From what I’ve gathered with my five-ish hours within Anomaly 2, the human race is on the rebound after getting their butts kicked by some sort of robotic alien species that the humans have cleverly taken to calling “The Machines”. The last bastions of humanity have banded together in convoys to keep on the move, always running from their robotic pursuers. Hope for humanity remains in the mystery of Project Shockwave, a weapon which has the potential to wipe out the alien aggressors. The initial levels of Anomaly 2 involve seeking out the remaining scientists responsible for Project Shockwave and looking after their well being, to ensure their research does not go to waste.
While the story isn’t anything special, it really just serves as an excuse to fill a post-apocalyptic Earth with really badass robots. These machines are Decepticon-caliber cool. Unfortunately, they do nothing but try and kill you through the entire game. Fear not, for you have some pretty neat tools in your arsenal as well.

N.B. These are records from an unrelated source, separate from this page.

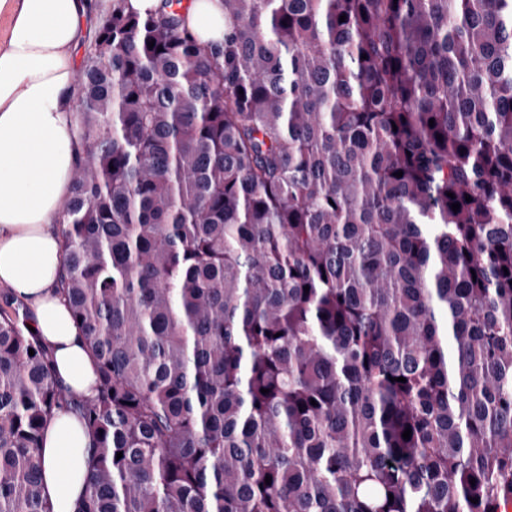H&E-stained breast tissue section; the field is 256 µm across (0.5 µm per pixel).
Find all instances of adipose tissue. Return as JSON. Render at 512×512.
<instances>
[{"label": "adipose tissue", "mask_w": 512, "mask_h": 512, "mask_svg": "<svg viewBox=\"0 0 512 512\" xmlns=\"http://www.w3.org/2000/svg\"><path fill=\"white\" fill-rule=\"evenodd\" d=\"M92 3L0 0V285L25 304L53 375L78 400L96 394V363L59 285L63 238L56 222L84 156L75 51ZM184 25L200 44H223V0H191ZM92 446L72 407L48 420L42 473L54 512H75Z\"/></svg>", "instance_id": "1"}]
</instances>
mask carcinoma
Instances as JSON below:
<instances>
[{"label": "carcinoma", "mask_w": 512, "mask_h": 512, "mask_svg": "<svg viewBox=\"0 0 512 512\" xmlns=\"http://www.w3.org/2000/svg\"><path fill=\"white\" fill-rule=\"evenodd\" d=\"M163 2L112 0L78 78L76 512H499L512 0H224L209 47ZM68 402L5 304L0 512H53L41 439Z\"/></svg>", "instance_id": "1"}]
</instances>
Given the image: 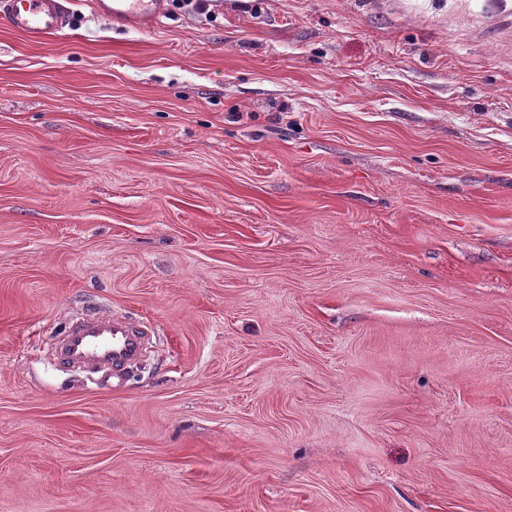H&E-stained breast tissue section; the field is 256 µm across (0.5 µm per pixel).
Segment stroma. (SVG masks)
Returning a JSON list of instances; mask_svg holds the SVG:
<instances>
[{"mask_svg": "<svg viewBox=\"0 0 512 512\" xmlns=\"http://www.w3.org/2000/svg\"><path fill=\"white\" fill-rule=\"evenodd\" d=\"M209 9L0 25V512H512V0ZM68 336L66 346L74 348V353H62L66 360L79 355L111 372L112 366L116 368L135 359L140 348V334L116 318L98 317L72 329Z\"/></svg>", "mask_w": 512, "mask_h": 512, "instance_id": "stroma-1", "label": "stroma"}]
</instances>
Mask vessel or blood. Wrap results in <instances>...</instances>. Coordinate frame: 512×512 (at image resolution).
I'll list each match as a JSON object with an SVG mask.
<instances>
[{
    "label": "vessel or blood",
    "instance_id": "obj_1",
    "mask_svg": "<svg viewBox=\"0 0 512 512\" xmlns=\"http://www.w3.org/2000/svg\"><path fill=\"white\" fill-rule=\"evenodd\" d=\"M71 0H0V22L38 42L70 24ZM94 13L111 25L154 31L168 13L167 0H92ZM80 358L109 369L138 355L140 338L116 318L100 317L72 329L66 342Z\"/></svg>",
    "mask_w": 512,
    "mask_h": 512
}]
</instances>
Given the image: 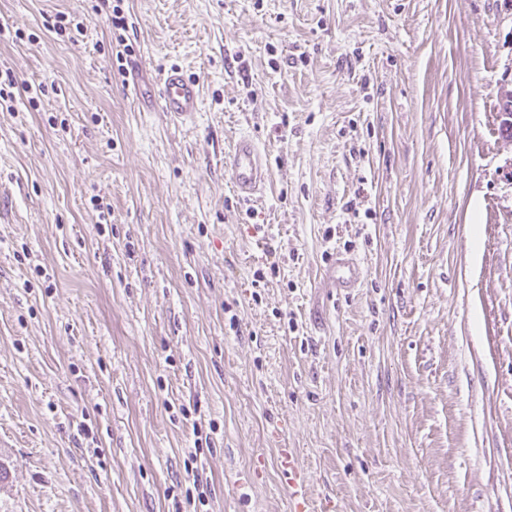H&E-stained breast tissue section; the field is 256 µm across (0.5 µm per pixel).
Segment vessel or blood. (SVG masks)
I'll use <instances>...</instances> for the list:
<instances>
[{"label":"vessel or blood","instance_id":"vessel-or-blood-1","mask_svg":"<svg viewBox=\"0 0 512 512\" xmlns=\"http://www.w3.org/2000/svg\"><path fill=\"white\" fill-rule=\"evenodd\" d=\"M125 90L146 112L159 110L176 122L193 120L199 110L200 92L196 82L181 69L171 67L162 71L156 89H148L145 69L139 60H130L125 75ZM235 193L245 201L255 199L263 190L267 172L262 155L250 136H241L226 162ZM361 278L359 265L350 258L337 261L336 285L356 287ZM278 465L288 484L289 512H313L306 469L297 460L294 449L283 448L278 453Z\"/></svg>","mask_w":512,"mask_h":512}]
</instances>
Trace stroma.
Segmentation results:
<instances>
[{"label": "stroma", "mask_w": 512, "mask_h": 512, "mask_svg": "<svg viewBox=\"0 0 512 512\" xmlns=\"http://www.w3.org/2000/svg\"><path fill=\"white\" fill-rule=\"evenodd\" d=\"M4 69L0 512H512V0H0ZM124 80L126 92L143 111L158 109L171 120L181 123L193 120L199 111V87L179 68L170 67L161 72L157 94L147 88L145 69L138 59L128 62ZM225 165L233 189L242 200H253L263 190L266 168L255 141L249 135H243L235 142ZM336 268V288H355L358 285L361 269L353 259H338ZM278 465L288 484V507L290 512H312V497L306 469L297 461L292 448H281Z\"/></svg>", "instance_id": "35a3bbf8"}]
</instances>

Players control a little commando future-soldier who they can order around the map. The soldier is not limited to the roads, so he is able to run anywhere the player wants him to. However, the enemies will target the soldier if he strays too far from the convoy, so it is generally a good idea to stick close to your little armada. The soldier is armed with some enhancements that play out to be crucial as the game progresses and the gauntlet becomes tougher to get through. One ability, for example, drops an area-based healing effect, that causes friendly units passing through to quickly regain their health. Another ability allows the soldier to drop an EMP bomb and disable enemy towers, knocking them offline until the convoy units engage them. While being a pretty straightforward mechanic, it really helps to keep the monotony of typical tower-defense games, at bay.

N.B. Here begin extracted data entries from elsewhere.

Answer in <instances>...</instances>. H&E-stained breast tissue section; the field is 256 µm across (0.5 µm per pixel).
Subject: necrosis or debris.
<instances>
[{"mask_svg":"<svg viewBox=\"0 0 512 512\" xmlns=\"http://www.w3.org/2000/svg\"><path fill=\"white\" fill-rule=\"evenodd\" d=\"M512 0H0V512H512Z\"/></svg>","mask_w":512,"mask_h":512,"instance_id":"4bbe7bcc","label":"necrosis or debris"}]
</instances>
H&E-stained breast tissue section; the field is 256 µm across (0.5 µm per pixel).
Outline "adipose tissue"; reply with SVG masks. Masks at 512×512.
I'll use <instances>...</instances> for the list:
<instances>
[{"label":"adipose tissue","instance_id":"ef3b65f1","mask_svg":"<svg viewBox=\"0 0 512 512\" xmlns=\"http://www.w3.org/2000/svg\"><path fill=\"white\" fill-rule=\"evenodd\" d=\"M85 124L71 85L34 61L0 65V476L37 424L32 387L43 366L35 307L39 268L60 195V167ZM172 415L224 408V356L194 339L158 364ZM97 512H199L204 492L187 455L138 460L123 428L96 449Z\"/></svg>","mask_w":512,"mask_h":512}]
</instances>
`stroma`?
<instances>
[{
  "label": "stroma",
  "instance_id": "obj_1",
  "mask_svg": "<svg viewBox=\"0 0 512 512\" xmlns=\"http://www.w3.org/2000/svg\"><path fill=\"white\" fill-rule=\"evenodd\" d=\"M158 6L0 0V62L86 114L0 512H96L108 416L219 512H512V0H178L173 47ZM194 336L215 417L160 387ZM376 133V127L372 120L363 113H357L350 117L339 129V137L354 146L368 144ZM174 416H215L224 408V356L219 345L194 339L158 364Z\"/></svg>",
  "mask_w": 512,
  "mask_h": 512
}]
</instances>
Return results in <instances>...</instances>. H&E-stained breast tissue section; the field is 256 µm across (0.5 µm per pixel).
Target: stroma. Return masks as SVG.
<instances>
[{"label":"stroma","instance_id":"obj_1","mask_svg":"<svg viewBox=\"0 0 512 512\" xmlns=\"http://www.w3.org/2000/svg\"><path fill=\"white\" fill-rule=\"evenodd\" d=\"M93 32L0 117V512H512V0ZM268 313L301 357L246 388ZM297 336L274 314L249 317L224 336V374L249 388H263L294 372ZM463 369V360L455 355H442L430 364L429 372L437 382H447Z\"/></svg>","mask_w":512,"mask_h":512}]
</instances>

The convoy units themselves are not helpless, though. In fact, these units will do the majority of the work…as long as the player helps them stay alive. So far, every convoy unit has an alternative form. Take, “The Hound” for example: in its default form, it sports a big mini-gun that gradually powers up to full-speed, dealing massive amounts of continuous damage. This is great, if there is simply one enemy after another to take down. But, if there are two enemies across from one another, switching The Hound into its secondary form transforms the vehicle into a bipedal machine which sports a flamethrower on each arm, allowing it to roast two nearby enemies at once.

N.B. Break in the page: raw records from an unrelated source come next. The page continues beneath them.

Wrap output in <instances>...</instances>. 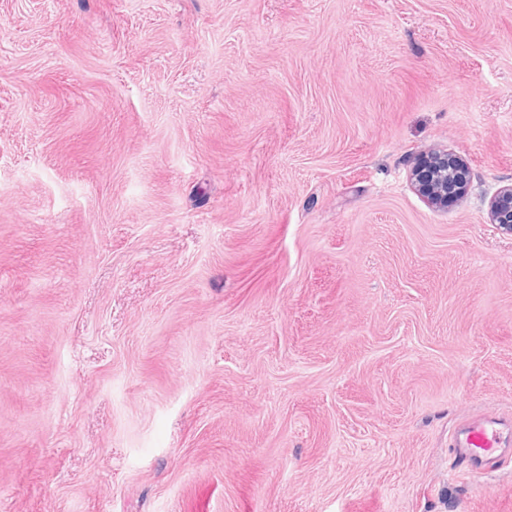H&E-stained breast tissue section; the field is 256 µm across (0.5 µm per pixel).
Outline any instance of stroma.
Returning <instances> with one entry per match:
<instances>
[{
    "label": "stroma",
    "mask_w": 512,
    "mask_h": 512,
    "mask_svg": "<svg viewBox=\"0 0 512 512\" xmlns=\"http://www.w3.org/2000/svg\"><path fill=\"white\" fill-rule=\"evenodd\" d=\"M508 185L512 0H0V512H512ZM423 172L416 174L417 190L436 207L448 205V184L458 185L462 189L469 180V171L459 164L448 167V154H434ZM491 219L508 231H512V185L500 190L490 207ZM448 448L470 475L481 476L512 452V422L495 415L478 416L459 428Z\"/></svg>",
    "instance_id": "1"
}]
</instances>
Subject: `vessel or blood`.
Wrapping results in <instances>:
<instances>
[{"label":"vessel or blood","mask_w":512,"mask_h":512,"mask_svg":"<svg viewBox=\"0 0 512 512\" xmlns=\"http://www.w3.org/2000/svg\"><path fill=\"white\" fill-rule=\"evenodd\" d=\"M449 448L470 475L481 476L512 452V420L482 415L466 421L452 436Z\"/></svg>","instance_id":"obj_1"}]
</instances>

Some enemy towers are great at countering specific vehicle forms, so players have to literally stay ahead of the game by constantly checking the tactical map to know what is coming. Heading down a road unprepared will certainly get you killed.
Anomaly 2 is not your typical lazy tower defense game. It’s badass, action-packed, and you’ll only survive by the skin of your teeth. With four difficulty settings that can be switched at the start of every level, the game ensures that all types of players will be able to find a challenge within the game’s hostile, ice-covered, environments.
Anomaly 2 is set to be released May 15th, pre-ordering through the official website gets buyers some pretty neat bonuses.